All evidence covers the timespan of the last secondary failure which occurred at approx. 2015/11/17 20:23 GMT.
All times are UTC.
Network Latency
See attached RS0-Primary-Metrics.png & RS0-Secondary-Metrics.png
Network throughput between the instances was lower for the duration of this period than it is during initial sync.
Disk Throughput
See attached RS0-Primary-MongoDiskMetrics.png & RS0-Secondary-MongoDiskMetrics.png
Disk throughout is limit to approx 750 total ops/s.
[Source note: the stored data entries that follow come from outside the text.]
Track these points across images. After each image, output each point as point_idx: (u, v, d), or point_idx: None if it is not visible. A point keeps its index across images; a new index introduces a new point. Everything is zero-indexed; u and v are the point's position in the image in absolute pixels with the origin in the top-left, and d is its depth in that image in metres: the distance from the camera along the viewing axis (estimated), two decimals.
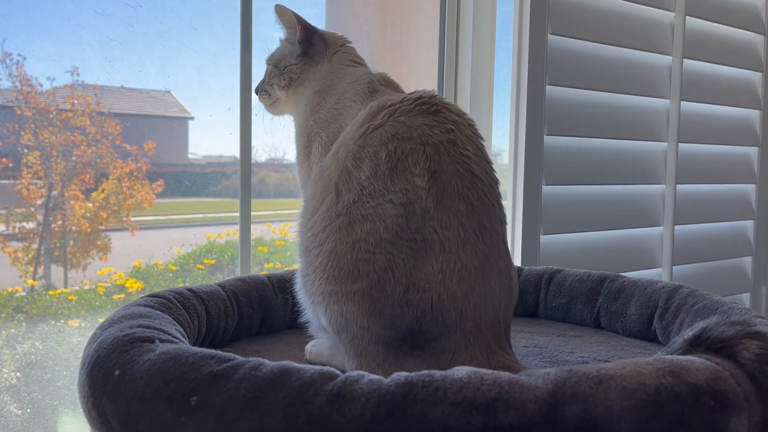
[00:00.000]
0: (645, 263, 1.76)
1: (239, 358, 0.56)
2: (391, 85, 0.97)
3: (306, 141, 0.96)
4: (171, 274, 1.46)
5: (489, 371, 0.52)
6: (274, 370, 0.53)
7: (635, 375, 0.53)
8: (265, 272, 1.08)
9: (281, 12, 1.02)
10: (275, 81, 1.03)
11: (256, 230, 1.46)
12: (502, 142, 1.61)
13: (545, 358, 0.90)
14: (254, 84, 1.11)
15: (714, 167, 1.93)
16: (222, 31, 1.36)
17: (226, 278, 1.02)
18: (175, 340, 0.65)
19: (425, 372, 0.52)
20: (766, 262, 2.08)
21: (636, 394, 0.51)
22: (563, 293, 1.12)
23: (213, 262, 1.51)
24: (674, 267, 1.79)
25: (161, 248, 1.45)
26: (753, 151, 2.04)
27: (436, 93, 0.83)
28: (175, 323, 0.75)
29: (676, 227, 1.78)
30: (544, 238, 1.55)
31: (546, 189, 1.54)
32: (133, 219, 1.40)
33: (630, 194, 1.74)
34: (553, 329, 1.07)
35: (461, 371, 0.52)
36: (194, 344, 0.84)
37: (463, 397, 0.49)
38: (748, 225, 2.06)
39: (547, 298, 1.14)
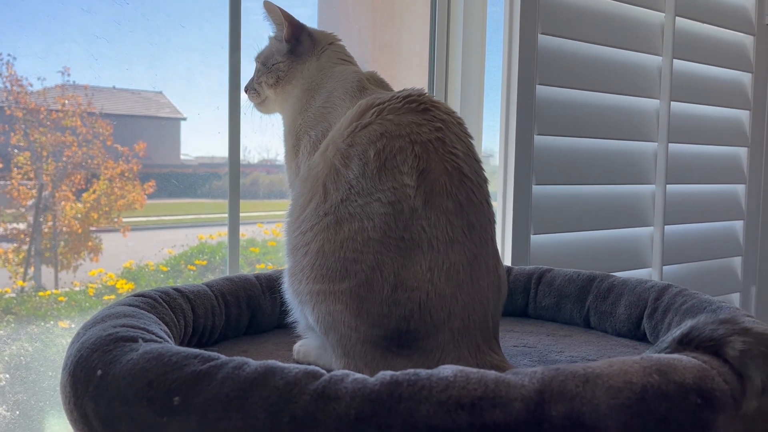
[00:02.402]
0: (635, 263, 1.77)
1: (223, 357, 0.55)
2: (381, 84, 0.97)
3: (294, 140, 0.95)
4: (162, 275, 1.46)
5: (475, 370, 0.52)
6: (258, 370, 0.52)
7: (622, 373, 0.52)
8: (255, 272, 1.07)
9: (269, 8, 1.01)
10: (263, 79, 1.03)
11: (247, 231, 1.45)
12: (493, 142, 1.61)
13: (534, 357, 0.89)
14: (243, 82, 1.11)
15: (704, 167, 1.93)
16: (210, 29, 1.35)
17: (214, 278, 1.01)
18: (159, 339, 0.64)
19: (411, 371, 0.51)
20: (755, 262, 2.09)
21: (623, 392, 0.51)
22: (553, 293, 1.12)
23: (204, 263, 1.50)
24: (664, 267, 1.80)
25: (152, 249, 1.44)
26: (743, 152, 2.04)
27: (425, 91, 0.83)
28: (161, 323, 0.75)
29: (666, 227, 1.79)
30: (535, 238, 1.55)
31: (536, 189, 1.54)
32: (124, 220, 1.39)
33: (620, 194, 1.74)
34: (543, 329, 1.07)
35: (447, 370, 0.51)
36: (180, 344, 0.83)
37: (448, 396, 0.49)
38: (738, 225, 2.06)
39: (537, 298, 1.14)
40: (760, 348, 0.57)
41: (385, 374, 0.51)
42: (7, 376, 1.24)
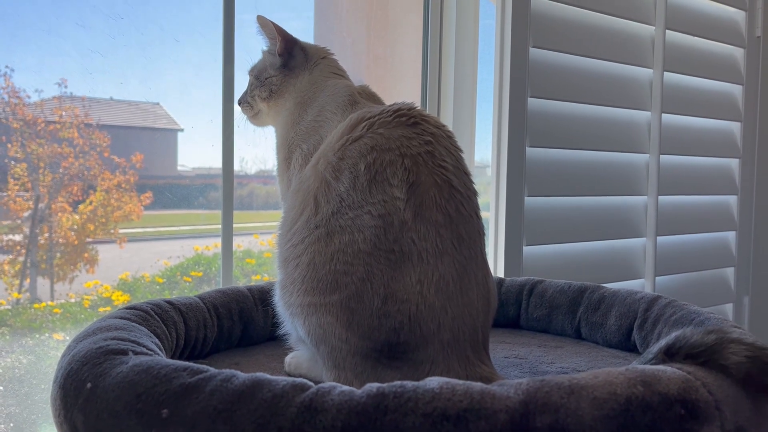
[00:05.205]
0: (628, 274, 1.77)
1: (212, 369, 0.56)
2: (373, 98, 0.98)
3: (287, 152, 0.96)
4: (158, 287, 1.45)
5: (461, 382, 0.52)
6: (246, 382, 0.53)
7: (607, 385, 0.53)
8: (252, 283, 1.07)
9: (263, 23, 1.02)
10: (256, 92, 1.04)
11: (244, 242, 1.45)
12: (486, 154, 1.62)
13: (525, 368, 0.90)
14: (237, 95, 1.12)
15: (696, 179, 1.94)
16: (204, 42, 1.36)
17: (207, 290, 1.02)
18: (150, 352, 0.64)
19: (397, 383, 0.52)
20: (748, 272, 2.10)
21: (607, 403, 0.51)
22: (544, 304, 1.12)
23: (200, 274, 1.50)
24: (657, 278, 1.80)
25: (149, 260, 1.44)
26: (734, 163, 2.06)
27: (416, 105, 0.84)
28: (152, 335, 0.75)
29: (659, 238, 1.79)
30: (527, 250, 1.55)
31: (528, 200, 1.55)
32: (121, 231, 1.39)
33: (612, 205, 1.75)
34: (535, 340, 1.07)
35: (433, 382, 0.52)
36: (172, 357, 0.83)
37: (434, 408, 0.49)
38: (730, 236, 2.07)
39: (529, 309, 1.14)
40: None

Neither disk on the primary or secondary is reaching this limit.
Concurrency
See attached mongod_rs0_primary.log
There does not appear to be a higher than normal occurrence of slow queries or long-running operations over the period where the secondary becomes stale.
Appropriate Write Concern
Our data ingestion rate is relatively consistent and slowly varying over any 24 hours period.
The write concern used is always WriteConcern.ACKNOWLEDGED.
OpLog Size
See attached RS0-Primary-OplogLength.png & RS0-Primary-OplogLength.xlsx
The opLog length is never less than 30 minutes (equivalent to 30GB of allocated oplog space).
Configuration Setup
All instances in cluster are hosted on AWS using the m3.2xlarge instance size.
IP Addresses for the different cluster members are as follows:
Shard 0 (Contains unsharded collections)
Primary - 10.0.1.179
Secondary - 10.0.2.145
Arbiter - 10.0.1.109
Shard 1
Primary - 10.0.1.180
Secondary - 10.0.2.146
Arbiter - 10.0.1.108
Shard 2
Primary - 10.0.1.212
Secondary - 10.0.2.199
Arbiter - 10.0.1.246
The secondaries are configured out of the box, i.e. no reads are allowed from secondaries.
To date we have been unable to locate the cause of this replication issue. As such we would like to report the above as a bug in the hope that you might be able to either explain the issue or resolve the problem in an upcoming release.
For the time being when the replication fails we have just been performing an initial sync on the failed secondary.